PAGE TEXT:
* BEGIN *

Just found this thread as I have spent most of the day trying to set my Record Planer up using the jigs ( was told they were essential when bought the planer last year). I know exactly what paulymarshall went through. In the end I set them up with a straight edge on the out feed table, which needed adjusting as well. Does anyone know what the tolerance should be. If I read with a depth gauge after setting there up to 0.13mm from one side of the blade to the other but I am still not sure if all 3 blades are set the same. Has anyone any tips. I haven't tried Steve Maslerly's rolling wood check yet. Thanks giff


----------



## Digit (13 Aug 2010)

I've tried the lot Giff and now use a home made jig.
Before I explain, and believe me it is very simple, can you locate the cutter block in a fixed position?
Top dead centre is best.
If you can do that then two pieces of wood/plastic/alli and some magnets and you are home and dry.

Roy.


----------



## Giff (13 Aug 2010)

* END *

GIVEN DATA:
* BEGIN *

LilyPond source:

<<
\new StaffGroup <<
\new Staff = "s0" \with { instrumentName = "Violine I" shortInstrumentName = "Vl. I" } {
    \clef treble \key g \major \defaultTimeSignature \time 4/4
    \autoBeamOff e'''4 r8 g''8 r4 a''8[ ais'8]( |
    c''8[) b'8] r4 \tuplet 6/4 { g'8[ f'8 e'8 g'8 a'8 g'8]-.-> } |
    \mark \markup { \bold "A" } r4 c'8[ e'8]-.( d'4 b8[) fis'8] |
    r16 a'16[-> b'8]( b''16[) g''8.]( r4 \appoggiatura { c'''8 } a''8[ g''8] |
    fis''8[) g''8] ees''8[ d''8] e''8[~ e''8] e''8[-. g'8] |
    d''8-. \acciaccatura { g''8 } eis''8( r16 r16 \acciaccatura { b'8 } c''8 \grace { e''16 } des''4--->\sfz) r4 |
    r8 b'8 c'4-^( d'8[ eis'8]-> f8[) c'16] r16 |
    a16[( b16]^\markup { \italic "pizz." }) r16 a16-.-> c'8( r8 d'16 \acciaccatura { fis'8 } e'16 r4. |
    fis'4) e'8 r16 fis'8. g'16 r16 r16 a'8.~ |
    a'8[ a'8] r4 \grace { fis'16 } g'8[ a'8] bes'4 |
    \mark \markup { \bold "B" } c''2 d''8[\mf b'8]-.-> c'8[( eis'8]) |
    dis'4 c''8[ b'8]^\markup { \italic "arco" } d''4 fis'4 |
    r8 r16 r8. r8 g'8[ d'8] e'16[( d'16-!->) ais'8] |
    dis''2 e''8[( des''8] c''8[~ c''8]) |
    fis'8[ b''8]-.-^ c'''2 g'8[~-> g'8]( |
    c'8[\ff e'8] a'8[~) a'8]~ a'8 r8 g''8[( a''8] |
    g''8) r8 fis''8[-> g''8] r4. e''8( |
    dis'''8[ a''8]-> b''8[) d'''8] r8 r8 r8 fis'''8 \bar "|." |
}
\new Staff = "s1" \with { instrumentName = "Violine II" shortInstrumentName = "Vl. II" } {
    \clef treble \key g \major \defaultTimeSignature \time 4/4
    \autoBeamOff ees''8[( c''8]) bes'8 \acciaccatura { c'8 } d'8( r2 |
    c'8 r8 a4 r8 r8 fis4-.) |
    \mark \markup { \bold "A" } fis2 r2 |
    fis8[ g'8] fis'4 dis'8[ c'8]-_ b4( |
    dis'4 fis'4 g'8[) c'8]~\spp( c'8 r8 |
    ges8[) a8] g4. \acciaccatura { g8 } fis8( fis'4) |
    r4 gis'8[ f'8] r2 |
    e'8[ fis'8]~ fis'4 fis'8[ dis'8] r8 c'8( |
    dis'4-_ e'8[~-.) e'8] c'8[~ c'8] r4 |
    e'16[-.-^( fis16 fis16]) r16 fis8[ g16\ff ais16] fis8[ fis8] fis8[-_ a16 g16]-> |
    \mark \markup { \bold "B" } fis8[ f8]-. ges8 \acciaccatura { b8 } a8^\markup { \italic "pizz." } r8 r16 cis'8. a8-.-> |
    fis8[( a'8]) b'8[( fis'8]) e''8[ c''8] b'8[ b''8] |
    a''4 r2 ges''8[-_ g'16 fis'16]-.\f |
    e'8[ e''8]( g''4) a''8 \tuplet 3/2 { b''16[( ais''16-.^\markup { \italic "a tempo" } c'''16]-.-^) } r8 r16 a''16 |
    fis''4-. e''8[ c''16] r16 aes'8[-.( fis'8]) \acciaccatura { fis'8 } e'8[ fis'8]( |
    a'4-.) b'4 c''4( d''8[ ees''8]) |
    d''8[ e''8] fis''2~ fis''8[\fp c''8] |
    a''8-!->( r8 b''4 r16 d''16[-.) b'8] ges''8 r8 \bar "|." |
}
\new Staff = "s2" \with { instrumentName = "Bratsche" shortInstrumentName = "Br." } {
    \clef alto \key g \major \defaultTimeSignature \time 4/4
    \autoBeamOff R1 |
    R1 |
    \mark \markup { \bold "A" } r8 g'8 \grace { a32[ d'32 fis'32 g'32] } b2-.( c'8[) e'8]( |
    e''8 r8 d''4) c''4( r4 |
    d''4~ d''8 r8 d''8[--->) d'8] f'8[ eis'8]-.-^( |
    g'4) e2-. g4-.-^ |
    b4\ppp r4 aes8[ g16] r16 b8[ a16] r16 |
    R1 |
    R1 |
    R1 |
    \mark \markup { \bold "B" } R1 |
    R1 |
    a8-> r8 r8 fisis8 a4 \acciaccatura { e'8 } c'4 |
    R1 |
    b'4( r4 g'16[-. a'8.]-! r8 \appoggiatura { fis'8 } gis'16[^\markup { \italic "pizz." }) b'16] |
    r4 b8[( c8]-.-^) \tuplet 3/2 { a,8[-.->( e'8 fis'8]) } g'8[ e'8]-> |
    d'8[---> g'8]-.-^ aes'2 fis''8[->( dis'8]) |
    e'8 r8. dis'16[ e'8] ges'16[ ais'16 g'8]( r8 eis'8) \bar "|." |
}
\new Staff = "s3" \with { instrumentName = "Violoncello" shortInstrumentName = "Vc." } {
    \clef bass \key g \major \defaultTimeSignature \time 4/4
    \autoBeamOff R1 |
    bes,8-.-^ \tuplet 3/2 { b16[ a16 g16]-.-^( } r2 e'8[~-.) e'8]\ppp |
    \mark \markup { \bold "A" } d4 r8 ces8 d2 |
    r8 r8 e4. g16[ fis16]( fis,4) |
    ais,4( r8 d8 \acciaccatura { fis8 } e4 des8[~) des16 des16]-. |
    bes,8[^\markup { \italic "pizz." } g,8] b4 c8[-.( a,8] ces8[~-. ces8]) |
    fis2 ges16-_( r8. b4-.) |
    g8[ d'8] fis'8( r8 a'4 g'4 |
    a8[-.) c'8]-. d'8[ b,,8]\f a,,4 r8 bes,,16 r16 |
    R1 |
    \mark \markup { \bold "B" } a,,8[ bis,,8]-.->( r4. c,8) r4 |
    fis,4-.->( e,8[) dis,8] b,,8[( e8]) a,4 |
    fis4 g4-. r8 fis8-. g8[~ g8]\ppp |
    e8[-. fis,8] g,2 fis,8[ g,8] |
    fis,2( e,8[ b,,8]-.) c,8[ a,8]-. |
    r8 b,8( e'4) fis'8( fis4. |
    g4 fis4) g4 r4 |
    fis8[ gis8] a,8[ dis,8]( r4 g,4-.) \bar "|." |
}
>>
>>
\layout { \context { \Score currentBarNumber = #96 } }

* END *

DIRECTIVES:
A - Duplicate the part of the planer blade thread from "Just found this" to "home made jig.".
B - In the planer blade thread, which cutter block position does Roy say is best?
C - Write the next part of the planer blade thread, picking up after its last line.

TASK-BY-TASK ANSWERS:
A -
Just found this thread as I have spent most of the day trying to set my Record Planer up using the jigs ( was told they were essential when bought the planer last year). I know exactly what paulymarshall went through. In the end I set them up with a straight edge on the out feed table, which needed adjusting as well. Does anyone know what the tolerance should be. If I read with a depth gauge after setting there up to 0.13mm from one side of the blade to the other but I am still not sure if all 3 blades are set the same. Has anyone any tips. I haven't tried Steve Maslerly's rolling wood check yet. Thanks giff


----------



## Digit (13 Aug 2010)

I've tried the lot Giff and now use a home made jig.

B - Top dead centre.

C -
Thanks for the quick reply Roy. I have just ordered some welding magnets off ebay as a suggestion in the old posts. I haven't worked out how to lock the block yet but maybe the magnets will do that. ? I thinks the jigs setters may be left on the shelf for quite a while ! I did think it was me being stupid so thanks again for the advice. Giff


----------



## Digit (13 Aug 2010)

My jigs are two peieces of plastic 5 inches long with three small magnets embedded in them. Two hold the jigs down onto the outfeed table. 
If your table is alli then drill and tap two holes. I hold the cutter block at TDC with a pin attached to the top of the bearing housing and engages in the slot where the knives are.
The magnets are arranged to set the knives 2-3 thou below the outfeed table.
Replacing three knives takes about 20 minutes.
If necessary the jigs can be made with a hook that locates the knives at TDC, this requires that the jigs be located in place on the outfeed table. Drill and tap, or another hook to hang the jigs over the edge of the outfeed table etc.
Once made the job is quick and fool proof and accurate.

Roy.


----------



## Giff (13 Aug 2010)

That sound very accurate but simple to use. I have an iron table so the magnets will work. Thanks again Giff


----------



## Tim Nott (14 Aug 2010)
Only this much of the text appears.